- Battle of Puedto: Part of the Chilean War of Independence
| Date | January 13, 1826 |
| Location | Pudeto River, near Ancud, Chiloé Island 41°54′42″S 73°45′15″W﻿ / ﻿41.91167°S 73.75417°W |
| Result | Patriot victory |

Belligerents
- Republic of Chile: Chiloé royalists

Commanders and leaders
- Guillermo Bell: Antonio de Quintanilla

Casualties and losses
- 1 dead and 10 wounded: 3 gunboats

= Battle of Pudeto =

Battle of Pudeto was an attack by Chilean patriot forces during the 1826 campaign on the Spanish stronghold of Chiloé in southern Chile.

== The Battle ==
After landing on the northern coast of Chiloé Island, Supreme Director Ramón Freire planned a direct assault led by Jorge Beauchef on enemy positions during the night.
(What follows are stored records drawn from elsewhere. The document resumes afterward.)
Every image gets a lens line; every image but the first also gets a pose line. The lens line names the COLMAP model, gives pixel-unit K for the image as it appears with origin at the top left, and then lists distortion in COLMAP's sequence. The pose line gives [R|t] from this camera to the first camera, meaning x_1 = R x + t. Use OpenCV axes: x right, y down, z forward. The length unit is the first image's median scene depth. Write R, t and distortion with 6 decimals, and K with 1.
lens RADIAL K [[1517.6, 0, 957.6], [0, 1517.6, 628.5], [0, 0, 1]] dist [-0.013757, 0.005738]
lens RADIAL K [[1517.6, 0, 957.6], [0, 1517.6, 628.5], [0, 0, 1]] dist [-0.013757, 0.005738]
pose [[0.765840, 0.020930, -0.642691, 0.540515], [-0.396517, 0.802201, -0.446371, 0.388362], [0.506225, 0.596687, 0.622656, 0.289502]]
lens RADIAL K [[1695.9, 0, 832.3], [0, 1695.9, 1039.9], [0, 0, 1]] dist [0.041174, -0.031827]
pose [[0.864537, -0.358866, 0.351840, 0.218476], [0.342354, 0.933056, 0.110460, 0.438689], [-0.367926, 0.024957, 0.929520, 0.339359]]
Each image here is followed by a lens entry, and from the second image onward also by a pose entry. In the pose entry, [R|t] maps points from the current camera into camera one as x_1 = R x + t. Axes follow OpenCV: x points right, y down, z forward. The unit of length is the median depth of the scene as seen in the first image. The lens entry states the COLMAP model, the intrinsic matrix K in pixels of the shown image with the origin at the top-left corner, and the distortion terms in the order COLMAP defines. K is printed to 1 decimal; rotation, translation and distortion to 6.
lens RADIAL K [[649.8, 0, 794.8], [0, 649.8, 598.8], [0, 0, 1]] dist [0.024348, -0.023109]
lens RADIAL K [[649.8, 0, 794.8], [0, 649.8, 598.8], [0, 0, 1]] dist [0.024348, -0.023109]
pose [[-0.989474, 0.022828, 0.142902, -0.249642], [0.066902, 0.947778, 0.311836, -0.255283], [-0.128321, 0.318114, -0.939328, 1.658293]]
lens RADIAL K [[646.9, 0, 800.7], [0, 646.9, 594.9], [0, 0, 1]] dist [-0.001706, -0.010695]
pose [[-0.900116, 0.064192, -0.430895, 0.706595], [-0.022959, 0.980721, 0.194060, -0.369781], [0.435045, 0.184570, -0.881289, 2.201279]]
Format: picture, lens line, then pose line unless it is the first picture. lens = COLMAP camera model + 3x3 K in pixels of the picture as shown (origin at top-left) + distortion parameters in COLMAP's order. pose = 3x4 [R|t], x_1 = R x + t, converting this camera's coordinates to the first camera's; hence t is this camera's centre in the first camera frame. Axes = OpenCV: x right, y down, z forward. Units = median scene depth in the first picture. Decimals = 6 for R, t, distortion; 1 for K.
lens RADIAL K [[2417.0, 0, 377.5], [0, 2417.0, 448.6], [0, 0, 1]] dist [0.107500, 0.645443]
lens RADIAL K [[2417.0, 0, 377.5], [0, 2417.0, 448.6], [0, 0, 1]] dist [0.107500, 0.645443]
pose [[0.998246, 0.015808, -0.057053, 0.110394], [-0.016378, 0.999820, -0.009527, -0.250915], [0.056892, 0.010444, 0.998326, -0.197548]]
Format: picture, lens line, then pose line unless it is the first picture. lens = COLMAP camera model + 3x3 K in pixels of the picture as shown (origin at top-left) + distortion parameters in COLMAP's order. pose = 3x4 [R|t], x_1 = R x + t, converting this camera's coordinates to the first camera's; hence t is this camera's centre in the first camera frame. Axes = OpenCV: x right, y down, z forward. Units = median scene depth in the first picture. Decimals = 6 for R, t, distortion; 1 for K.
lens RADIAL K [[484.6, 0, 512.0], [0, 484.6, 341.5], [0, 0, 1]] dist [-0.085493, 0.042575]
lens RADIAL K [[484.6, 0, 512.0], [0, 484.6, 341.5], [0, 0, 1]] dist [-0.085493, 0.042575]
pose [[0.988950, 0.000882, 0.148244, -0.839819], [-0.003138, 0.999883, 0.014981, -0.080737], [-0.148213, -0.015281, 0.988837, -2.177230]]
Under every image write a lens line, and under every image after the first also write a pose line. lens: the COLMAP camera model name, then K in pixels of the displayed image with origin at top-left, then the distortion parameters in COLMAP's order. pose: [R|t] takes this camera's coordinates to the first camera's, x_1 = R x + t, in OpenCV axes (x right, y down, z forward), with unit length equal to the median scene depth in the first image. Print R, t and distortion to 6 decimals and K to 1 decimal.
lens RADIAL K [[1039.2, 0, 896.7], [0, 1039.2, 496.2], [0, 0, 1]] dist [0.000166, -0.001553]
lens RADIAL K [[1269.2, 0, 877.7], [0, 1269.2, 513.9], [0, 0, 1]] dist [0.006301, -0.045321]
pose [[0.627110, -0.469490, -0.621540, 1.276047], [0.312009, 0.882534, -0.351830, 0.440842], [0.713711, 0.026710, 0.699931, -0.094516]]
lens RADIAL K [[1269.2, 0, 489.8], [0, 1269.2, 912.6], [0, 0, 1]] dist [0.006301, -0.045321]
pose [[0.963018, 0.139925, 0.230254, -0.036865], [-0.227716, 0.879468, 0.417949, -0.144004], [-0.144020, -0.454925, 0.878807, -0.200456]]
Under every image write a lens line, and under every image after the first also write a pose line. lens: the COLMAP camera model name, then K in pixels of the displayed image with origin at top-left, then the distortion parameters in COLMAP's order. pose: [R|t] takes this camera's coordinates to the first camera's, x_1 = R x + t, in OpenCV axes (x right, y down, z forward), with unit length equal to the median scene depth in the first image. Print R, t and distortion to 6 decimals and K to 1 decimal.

Manuel Blanco Encalada and José Manuel Borgoño successfully convinced Freire to instead attempt to weaken the royalists and presented a plan to capture three small gunboats. Freire conceded and Guillermo Bell was chosen for the task. Bell was able to successfully capture the gunboats despite being next to the fort of San Carlos.

===Consequences===
After eliminating the problem of the gunboats, the Chilean patriots could attack the battery of Poquillihue, to the west of Fort San Carlos, which was now undefended for the sea. The patriots under the command of Ramón Freire and Blanco Encalada would attack the enemy from behind, using the same boats captured from the Royalists, managing to disrupt the defense in the fort and definitively defeat the royalists in the Battle of Bellavista, the next day on January 14.